Armchair physicist with a rudimentary understanding of physics here. I was watching a video today that tested the effects of a football filled with normal air, helium, and sulfur hexafluoride. Presumably, it is testing the gut assumption that a ball filled with less dense gas could be kicked farther than a ball filled with normal air and, conversely, a ball filled with a more dense gas would not go as far.
The parameters of the experiment are such. Three standard-size footballs (or as far as I can tell) are filled to $12\, \mathrm{psi}$ of each gas. Each of the balls are then subjected to a series of kicks of differing nature: inside kicks, toe kicks, and drop kicks. The experiment is run with multiple participants, and which ball flew the farthest on a particular style of kicks is recorded.
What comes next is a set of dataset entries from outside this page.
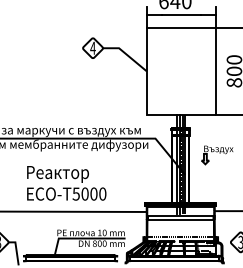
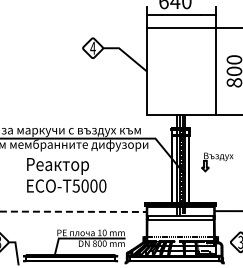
part at (217, 155) position: (217, 155) -> (217, 162)
text at (66, 183) position: (66, 183) -> (66, 175)
line at (73, 211): solid -> dashed
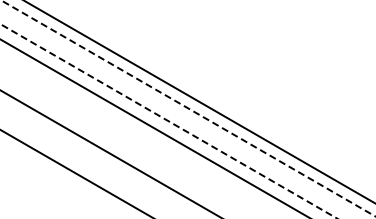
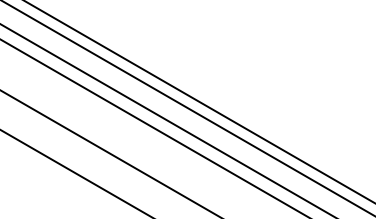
line at (188, 108): dashed -> solid
line at (168, 121): dashed -> solid
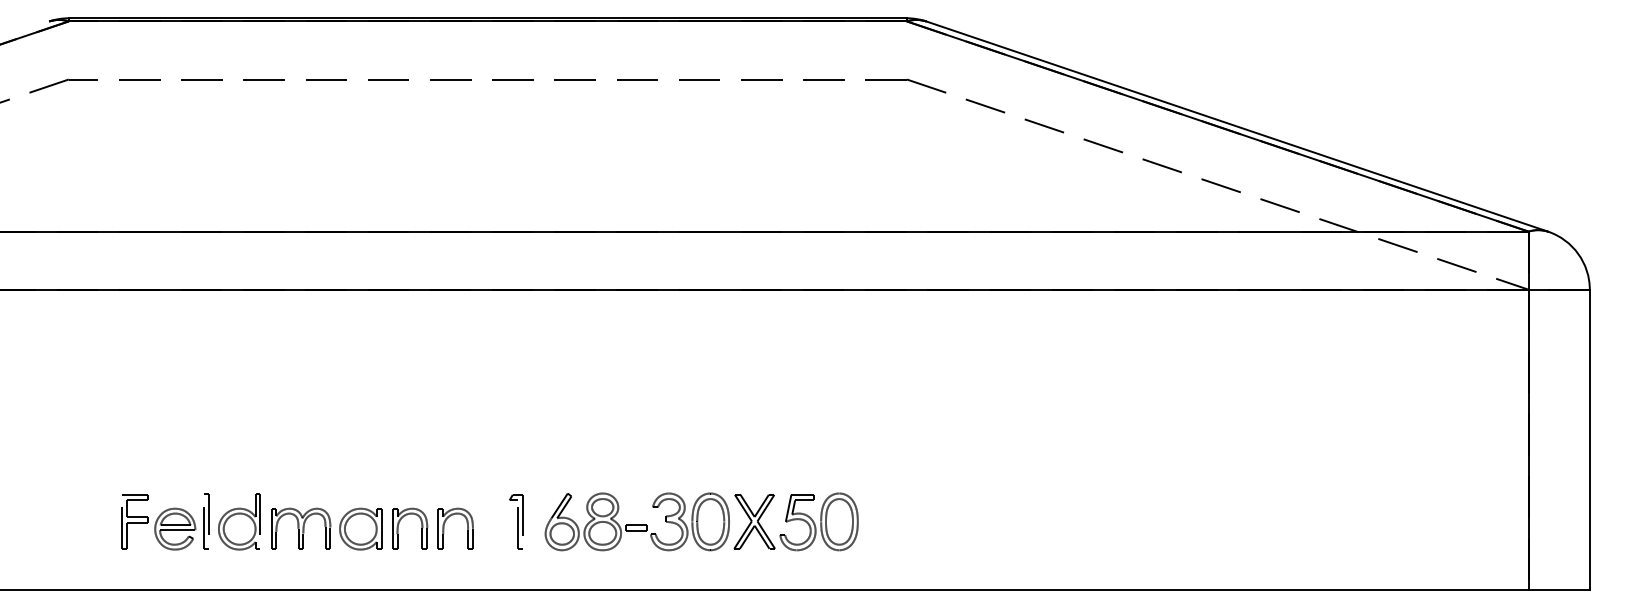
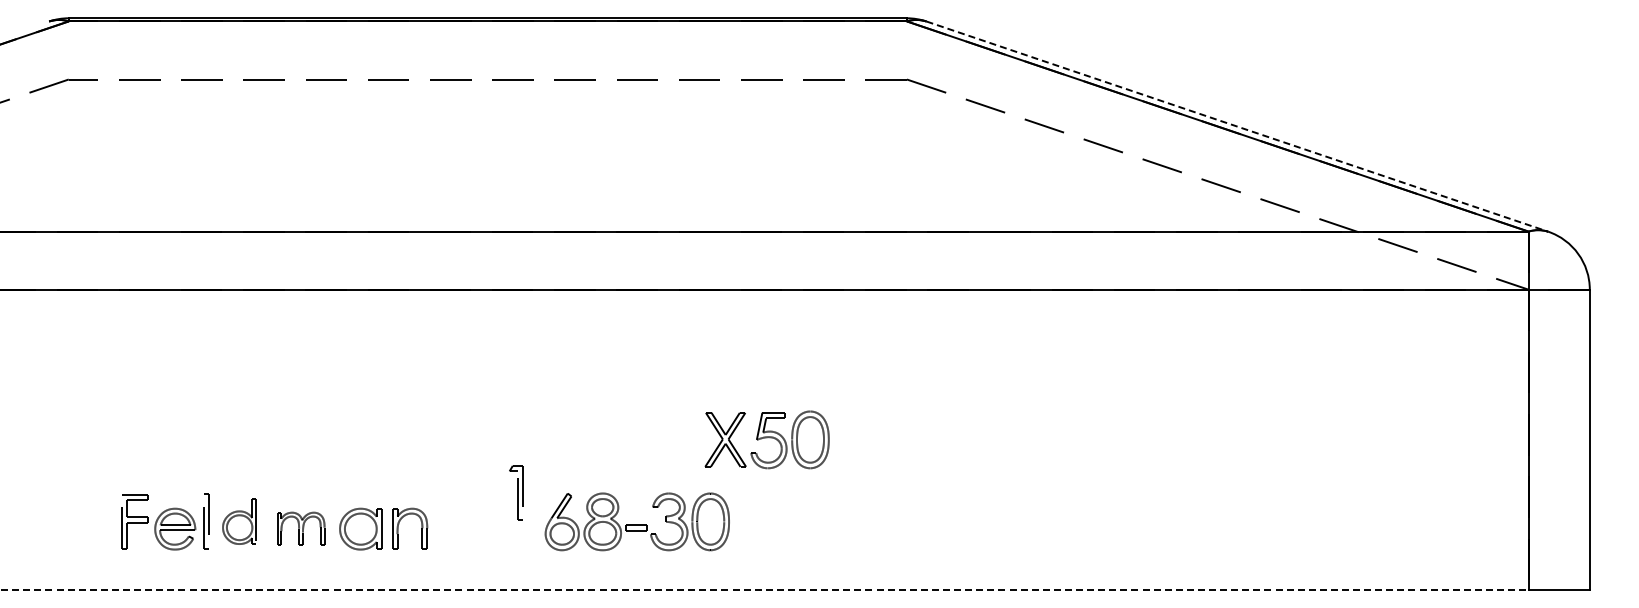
line at (1237, 126): solid -> dashed
part at (239, 521) size: 43x58 px -> 35x47 px
part at (516, 521) position: (516, 521) -> (516, 492)
part at (795, 521) position: (795, 521) -> (766, 439)
part at (301, 528) size: 61x43 px -> 49x35 px
part at (444, 528): present -> none
line at (764, 589): solid -> dashed
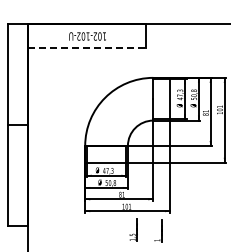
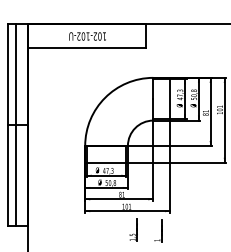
line at (86, 48): dashed -> solid
line at (16, 125): none -> present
Now obviously, this experiment wasn't done with much rigor (three participants at five total kicks each), but the results were still somewhat surprising: it was recorded that the helium ball went the farthest in 8 of 15 kicks, but in second place was the sulfur hexafluoride with 6 out of 15 (normal air went the farthest in only 1 of 15).
This made me wonder if the type of gas used has any effect at all, and if this was a "pound of bricks vs pound of feathers" type of situation. The relevant formula seems to be the formula for the pressure of an ideal gas $P=\rho RT$. Since the only variable that changes between the three footballs (in theory, anyway) is the gas used, and that pressure and temperature are constant (also in theory, the balls could be allowed to rest after filling to ensure the temperatures are equal), that would mean the density must also be constant.
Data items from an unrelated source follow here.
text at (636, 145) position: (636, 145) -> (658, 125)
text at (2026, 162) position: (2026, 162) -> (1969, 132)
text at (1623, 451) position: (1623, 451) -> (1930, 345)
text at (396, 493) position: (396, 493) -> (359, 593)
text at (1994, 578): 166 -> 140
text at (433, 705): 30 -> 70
The main relevant difference between the three gases is their mass. In the formula, the mass would show up as the density $\rho$ in the form of $ρ= {m \over V}$. This would mean that, in order for density to remain constant, as mass goes up, the volume would have to go down. This would translate to each ball having to be filled with more helium and less sulfur hexafluoride than regular air in order to be filled to the same psi.
Therefore, even though the balls are being filled with gas that is either lighter or heavier than normal air, they would have to be filled with more or less of the gas respectively in order to compensate for the difference in density. As such, these effects would cancel out and the resulting weight of each ball would be more or less identical, leading to the three balls performing virtually identically.
How close am I in this, or am I totally off base? Am I completely misinterpreting the relevance of mass and volume in the formula? Is there some other effect that the different gases would have that would change how each ball performs in an appreciable way?